Data shown
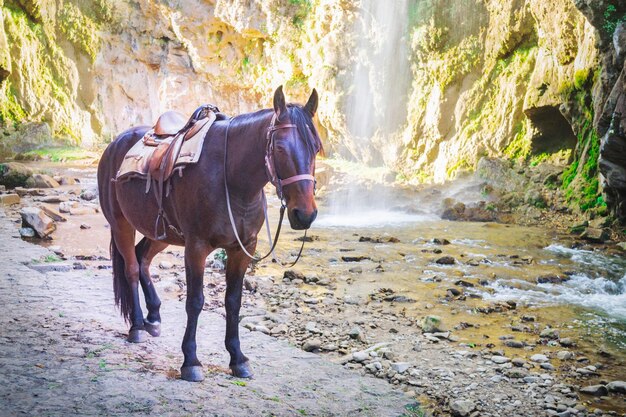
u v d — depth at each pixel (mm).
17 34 23719
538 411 4586
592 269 9469
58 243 9680
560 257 10289
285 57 21484
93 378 4180
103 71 25906
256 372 4652
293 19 21094
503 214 14109
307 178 3811
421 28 17953
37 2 24156
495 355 5840
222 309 6590
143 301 6398
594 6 11867
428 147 18359
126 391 4016
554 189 14625
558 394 4953
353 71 19656
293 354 5148
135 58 25969
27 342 4824
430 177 18172
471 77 17422
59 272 7406
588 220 13062
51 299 6113
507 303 7570
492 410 4566
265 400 4121
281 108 3889
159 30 25172
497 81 16859
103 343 4941
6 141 23203
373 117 19422
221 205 4141
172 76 25438
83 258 8648
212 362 4762
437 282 8516
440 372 5289
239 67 23438
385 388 4602
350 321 6629
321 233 12008
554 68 14938
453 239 11664
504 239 11711
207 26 23281
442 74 17719
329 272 8859
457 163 17203
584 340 6414
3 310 5633
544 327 6797
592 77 13477
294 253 10000
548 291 8281
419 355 5715
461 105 17469
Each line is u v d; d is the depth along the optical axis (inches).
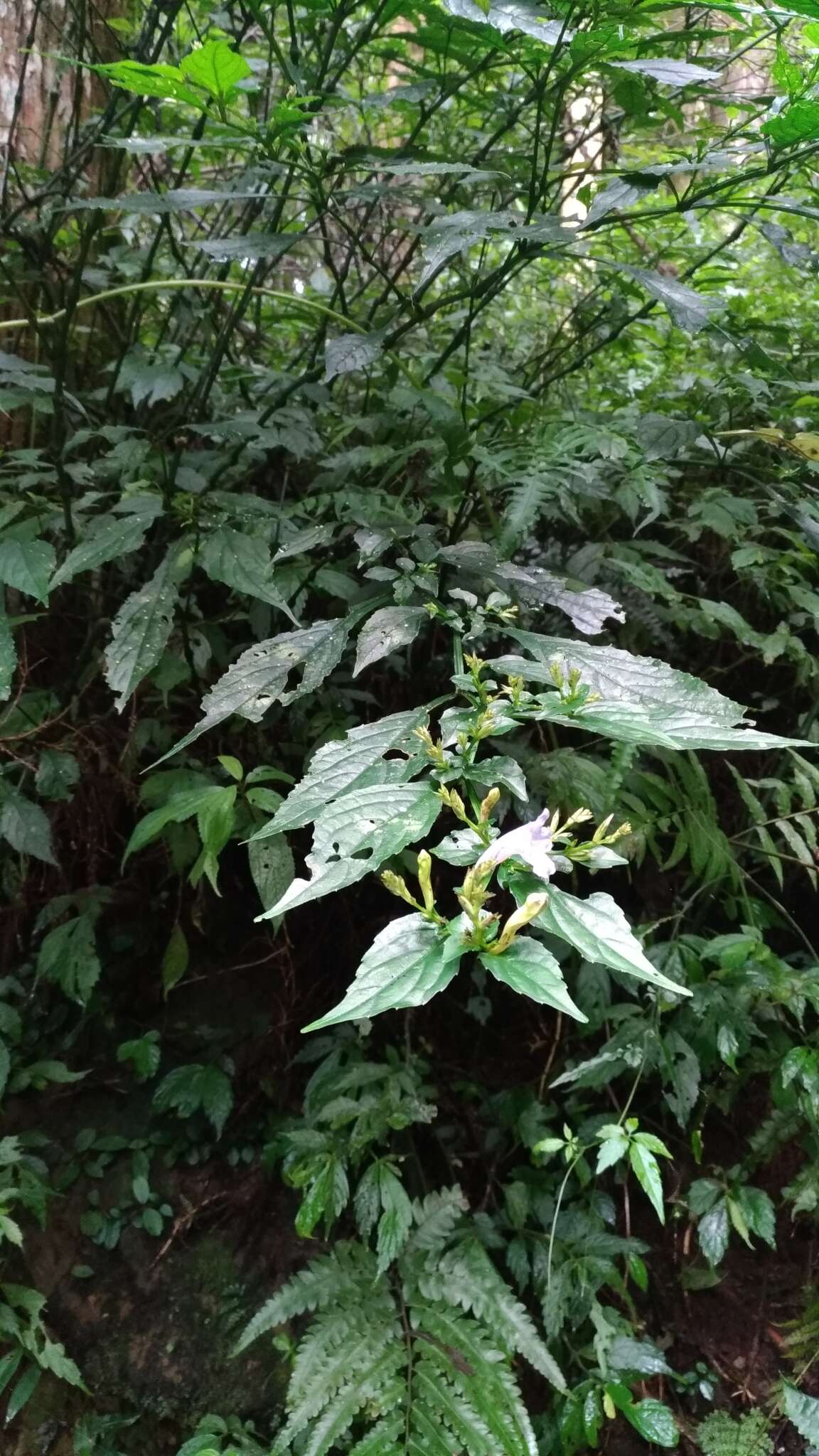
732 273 91.1
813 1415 58.2
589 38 45.0
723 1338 66.1
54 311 71.9
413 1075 64.2
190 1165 71.1
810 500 69.8
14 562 51.3
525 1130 65.7
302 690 37.9
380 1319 56.9
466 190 78.8
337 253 102.0
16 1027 70.1
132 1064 73.7
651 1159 51.6
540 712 29.7
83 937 66.7
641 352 95.9
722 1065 66.2
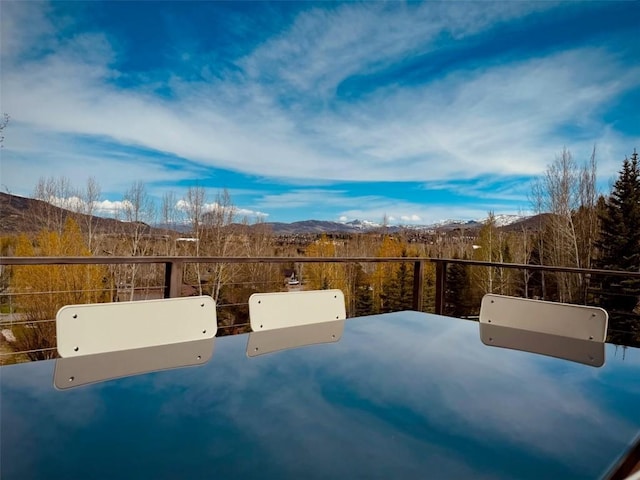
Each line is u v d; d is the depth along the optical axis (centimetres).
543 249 1426
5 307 515
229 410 75
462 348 124
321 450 61
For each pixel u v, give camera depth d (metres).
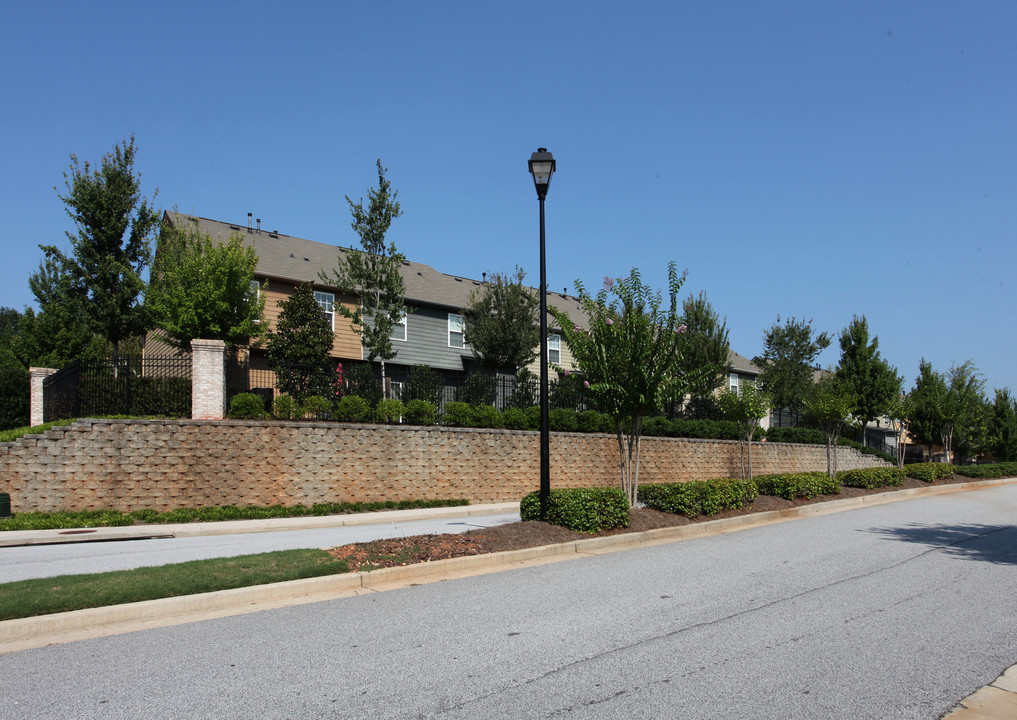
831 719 4.52
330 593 8.23
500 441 21.81
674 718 4.50
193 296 21.50
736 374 41.81
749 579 8.91
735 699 4.83
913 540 12.52
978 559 10.65
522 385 26.16
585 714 4.55
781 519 15.72
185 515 16.28
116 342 23.56
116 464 16.50
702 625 6.73
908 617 7.12
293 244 30.28
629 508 13.19
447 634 6.40
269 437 17.95
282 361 22.02
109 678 5.29
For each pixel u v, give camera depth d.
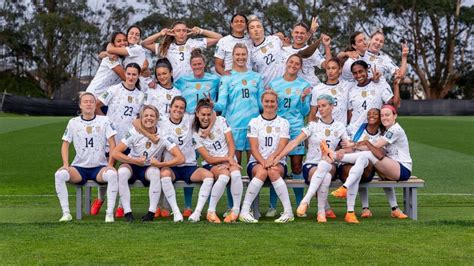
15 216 8.35
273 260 5.73
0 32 55.53
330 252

Task instructions
State how many lines of the records contain the string "along". The number is the whole answer.

Response area
2